At work, managers said that new work strategies, such as shorter meetings, preserved productivity.
Since then, 86% of workers in Iceland have been given the right to switch to a shorter working week.
The downside
Sweden
The results were quite different in 2016, when the owner of a Swedish biotechnology company reduced the daily hours of his 30 employees from eight to six, while their salary remained the same.
After a month, he returned to normal because everyone was more worried. People had difficulty contacting unavailable associates when they needed them.
Some stayed late to finish or left the work for their managers to complete.
In another experiment at a nursing home in Gothenburg, Sweden, the results were positive and negative during the two years in which 68 employees were paid full pay for fewer hours.
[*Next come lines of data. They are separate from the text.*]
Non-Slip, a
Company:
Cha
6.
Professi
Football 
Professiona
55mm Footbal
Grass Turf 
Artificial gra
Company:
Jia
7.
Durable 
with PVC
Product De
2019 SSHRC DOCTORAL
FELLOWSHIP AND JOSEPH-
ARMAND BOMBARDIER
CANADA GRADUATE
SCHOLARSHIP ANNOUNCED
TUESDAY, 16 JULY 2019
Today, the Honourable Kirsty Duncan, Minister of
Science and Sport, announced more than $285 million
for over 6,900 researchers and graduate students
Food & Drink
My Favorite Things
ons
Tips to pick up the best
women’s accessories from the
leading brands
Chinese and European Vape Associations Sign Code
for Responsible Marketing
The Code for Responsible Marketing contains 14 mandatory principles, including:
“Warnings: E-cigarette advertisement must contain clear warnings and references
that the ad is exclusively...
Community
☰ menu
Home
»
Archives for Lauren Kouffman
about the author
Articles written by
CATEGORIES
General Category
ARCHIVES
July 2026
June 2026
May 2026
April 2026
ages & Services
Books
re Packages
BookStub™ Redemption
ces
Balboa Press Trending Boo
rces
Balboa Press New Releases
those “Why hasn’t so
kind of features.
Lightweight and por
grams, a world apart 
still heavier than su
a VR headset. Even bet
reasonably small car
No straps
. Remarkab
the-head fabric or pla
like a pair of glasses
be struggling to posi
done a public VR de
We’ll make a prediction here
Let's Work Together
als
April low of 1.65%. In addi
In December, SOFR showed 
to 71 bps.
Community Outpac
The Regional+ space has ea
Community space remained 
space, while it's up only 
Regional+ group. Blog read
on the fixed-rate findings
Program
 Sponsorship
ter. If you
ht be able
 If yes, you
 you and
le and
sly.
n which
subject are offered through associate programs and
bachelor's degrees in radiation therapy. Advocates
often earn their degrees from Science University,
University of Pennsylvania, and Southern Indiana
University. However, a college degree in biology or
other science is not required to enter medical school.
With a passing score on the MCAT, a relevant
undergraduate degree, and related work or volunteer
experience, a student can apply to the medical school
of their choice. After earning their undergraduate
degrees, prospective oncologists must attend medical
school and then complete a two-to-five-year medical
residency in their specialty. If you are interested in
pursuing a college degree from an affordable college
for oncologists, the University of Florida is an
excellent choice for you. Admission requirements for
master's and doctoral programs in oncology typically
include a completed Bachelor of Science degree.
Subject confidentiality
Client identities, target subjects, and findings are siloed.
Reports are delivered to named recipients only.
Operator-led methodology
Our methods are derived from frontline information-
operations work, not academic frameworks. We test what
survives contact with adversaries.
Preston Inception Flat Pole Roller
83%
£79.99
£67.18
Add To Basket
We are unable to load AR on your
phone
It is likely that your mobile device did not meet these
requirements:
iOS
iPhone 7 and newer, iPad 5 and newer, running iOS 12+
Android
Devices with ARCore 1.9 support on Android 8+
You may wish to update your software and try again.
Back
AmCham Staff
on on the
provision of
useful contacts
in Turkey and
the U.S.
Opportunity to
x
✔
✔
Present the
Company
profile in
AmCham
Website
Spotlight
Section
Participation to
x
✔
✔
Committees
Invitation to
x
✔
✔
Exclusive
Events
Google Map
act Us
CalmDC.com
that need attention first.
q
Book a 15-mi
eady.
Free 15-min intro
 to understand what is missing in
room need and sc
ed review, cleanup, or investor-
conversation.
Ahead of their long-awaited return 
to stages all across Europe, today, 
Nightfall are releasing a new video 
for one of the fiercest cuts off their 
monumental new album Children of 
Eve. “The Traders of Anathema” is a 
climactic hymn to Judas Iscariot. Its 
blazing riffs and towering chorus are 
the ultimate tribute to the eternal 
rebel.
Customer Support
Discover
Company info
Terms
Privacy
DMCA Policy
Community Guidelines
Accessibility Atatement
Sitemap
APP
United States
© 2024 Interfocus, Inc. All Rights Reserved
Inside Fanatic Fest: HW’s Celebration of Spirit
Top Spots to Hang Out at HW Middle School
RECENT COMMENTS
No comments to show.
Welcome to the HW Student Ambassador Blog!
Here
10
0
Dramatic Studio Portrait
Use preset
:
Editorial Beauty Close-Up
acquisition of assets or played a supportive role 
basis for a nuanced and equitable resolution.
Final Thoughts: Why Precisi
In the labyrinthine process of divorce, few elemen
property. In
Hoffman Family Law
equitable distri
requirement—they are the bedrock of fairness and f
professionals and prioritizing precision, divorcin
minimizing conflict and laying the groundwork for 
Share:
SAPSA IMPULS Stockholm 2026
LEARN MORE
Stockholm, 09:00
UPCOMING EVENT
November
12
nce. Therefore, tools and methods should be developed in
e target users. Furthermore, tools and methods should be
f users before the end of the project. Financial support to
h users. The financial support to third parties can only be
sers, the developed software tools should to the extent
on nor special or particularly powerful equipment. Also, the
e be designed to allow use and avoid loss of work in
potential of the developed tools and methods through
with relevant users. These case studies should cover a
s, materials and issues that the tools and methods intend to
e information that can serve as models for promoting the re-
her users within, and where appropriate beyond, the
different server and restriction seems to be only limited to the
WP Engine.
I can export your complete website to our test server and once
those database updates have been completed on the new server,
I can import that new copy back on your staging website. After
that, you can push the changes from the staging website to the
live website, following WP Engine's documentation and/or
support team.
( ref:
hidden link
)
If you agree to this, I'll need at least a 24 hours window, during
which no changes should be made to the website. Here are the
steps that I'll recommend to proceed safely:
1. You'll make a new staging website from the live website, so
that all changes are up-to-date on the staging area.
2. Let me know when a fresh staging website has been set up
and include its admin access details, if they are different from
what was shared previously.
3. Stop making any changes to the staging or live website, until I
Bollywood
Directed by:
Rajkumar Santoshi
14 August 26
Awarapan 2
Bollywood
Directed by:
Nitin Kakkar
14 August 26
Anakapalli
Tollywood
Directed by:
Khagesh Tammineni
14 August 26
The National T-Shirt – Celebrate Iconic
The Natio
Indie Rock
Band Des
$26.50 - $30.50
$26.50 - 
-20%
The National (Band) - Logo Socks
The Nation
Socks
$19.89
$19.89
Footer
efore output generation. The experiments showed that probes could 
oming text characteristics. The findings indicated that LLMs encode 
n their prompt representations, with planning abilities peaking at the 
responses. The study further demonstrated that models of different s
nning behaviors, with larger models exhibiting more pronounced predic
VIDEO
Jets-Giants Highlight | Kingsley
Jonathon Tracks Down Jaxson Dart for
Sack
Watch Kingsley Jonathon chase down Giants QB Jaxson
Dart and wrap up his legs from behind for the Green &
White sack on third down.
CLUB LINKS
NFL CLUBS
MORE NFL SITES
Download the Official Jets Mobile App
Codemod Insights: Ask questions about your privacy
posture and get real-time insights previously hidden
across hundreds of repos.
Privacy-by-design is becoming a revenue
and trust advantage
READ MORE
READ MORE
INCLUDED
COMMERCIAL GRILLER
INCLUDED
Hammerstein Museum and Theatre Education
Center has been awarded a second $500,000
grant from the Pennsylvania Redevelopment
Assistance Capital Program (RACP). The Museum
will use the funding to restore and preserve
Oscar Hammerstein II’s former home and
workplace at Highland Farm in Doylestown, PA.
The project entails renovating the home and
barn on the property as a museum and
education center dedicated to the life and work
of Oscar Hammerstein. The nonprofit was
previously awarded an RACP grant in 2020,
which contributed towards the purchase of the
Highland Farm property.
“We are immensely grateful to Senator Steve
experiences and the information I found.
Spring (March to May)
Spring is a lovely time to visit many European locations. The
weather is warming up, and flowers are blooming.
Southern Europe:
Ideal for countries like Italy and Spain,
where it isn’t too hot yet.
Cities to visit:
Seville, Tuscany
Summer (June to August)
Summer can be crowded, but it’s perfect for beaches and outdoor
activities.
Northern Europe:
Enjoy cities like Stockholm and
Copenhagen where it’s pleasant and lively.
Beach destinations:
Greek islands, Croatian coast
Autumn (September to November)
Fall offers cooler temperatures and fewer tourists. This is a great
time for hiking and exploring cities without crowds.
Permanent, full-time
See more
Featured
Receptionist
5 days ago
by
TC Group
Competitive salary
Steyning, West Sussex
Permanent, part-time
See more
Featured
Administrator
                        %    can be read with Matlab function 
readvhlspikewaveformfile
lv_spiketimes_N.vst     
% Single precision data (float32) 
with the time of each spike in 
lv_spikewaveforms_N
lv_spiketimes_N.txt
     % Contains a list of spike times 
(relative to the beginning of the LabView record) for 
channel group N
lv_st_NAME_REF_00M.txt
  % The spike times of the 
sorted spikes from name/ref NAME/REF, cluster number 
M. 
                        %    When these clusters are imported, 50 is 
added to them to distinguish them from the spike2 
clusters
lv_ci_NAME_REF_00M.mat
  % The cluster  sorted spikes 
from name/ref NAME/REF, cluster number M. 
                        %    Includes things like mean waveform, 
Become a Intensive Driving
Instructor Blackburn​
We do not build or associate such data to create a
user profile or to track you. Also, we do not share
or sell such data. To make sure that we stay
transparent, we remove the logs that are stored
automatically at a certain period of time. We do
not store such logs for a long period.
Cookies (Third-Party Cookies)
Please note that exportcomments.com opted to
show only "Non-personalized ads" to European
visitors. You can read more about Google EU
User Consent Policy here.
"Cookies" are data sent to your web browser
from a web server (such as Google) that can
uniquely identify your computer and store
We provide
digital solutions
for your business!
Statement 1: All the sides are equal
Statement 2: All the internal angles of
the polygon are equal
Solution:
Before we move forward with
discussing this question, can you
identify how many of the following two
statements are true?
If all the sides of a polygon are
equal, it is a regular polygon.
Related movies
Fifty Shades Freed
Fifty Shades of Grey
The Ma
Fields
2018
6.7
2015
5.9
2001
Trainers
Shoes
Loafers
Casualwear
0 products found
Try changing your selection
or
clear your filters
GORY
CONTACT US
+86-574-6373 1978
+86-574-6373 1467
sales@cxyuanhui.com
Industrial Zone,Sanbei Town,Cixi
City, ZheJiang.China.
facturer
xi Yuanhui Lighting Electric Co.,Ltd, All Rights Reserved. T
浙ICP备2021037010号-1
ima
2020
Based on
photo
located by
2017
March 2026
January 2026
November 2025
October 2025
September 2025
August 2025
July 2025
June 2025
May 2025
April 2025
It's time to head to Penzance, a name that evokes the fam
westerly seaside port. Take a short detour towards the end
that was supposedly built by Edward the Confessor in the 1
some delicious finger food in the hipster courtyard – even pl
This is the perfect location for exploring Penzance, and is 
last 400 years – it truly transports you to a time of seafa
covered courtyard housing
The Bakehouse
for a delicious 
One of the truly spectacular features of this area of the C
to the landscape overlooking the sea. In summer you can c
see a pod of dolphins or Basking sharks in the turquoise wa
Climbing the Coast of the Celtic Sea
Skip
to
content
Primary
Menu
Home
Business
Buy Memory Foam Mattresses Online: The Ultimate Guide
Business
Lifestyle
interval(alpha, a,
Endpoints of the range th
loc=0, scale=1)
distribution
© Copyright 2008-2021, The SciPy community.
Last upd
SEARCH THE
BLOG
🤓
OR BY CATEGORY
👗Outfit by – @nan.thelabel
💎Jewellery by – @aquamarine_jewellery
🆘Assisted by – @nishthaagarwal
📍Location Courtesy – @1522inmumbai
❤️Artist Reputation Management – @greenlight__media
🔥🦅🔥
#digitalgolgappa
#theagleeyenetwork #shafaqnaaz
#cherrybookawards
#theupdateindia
Working five days a week, six hours a day, staff were less stressed, performed extra activities with elderly residents, and called in sick less frequently.
However, the lost time amounted to US$ 1.3 million (12 million SEK) in pay for the 17 extra employees they needed. So yes, jobs were created, but the program was very expensive.
A 2015 study from the University of Turin found that Italian workers were less productive when the working day fell below eight hours. But the evidence from Germany was the opposite.
Our final result: the year of work
At one end of the OECD spectrum we have Germany, while Colombia records the highest number of hours worked annually:
You see where we've come. Less can be more… but not always.
My sources and more: Thanks to Senator Sanders for inspiring this post. In fact, it's an update to our vision of the 4-day work week several years ago.
And from there, for a third perspective, I discovered much more in this NBER story, in this CNBC world summary, and this WSJ article.
Please note that several of today's sections were in a previous edition economic life publish.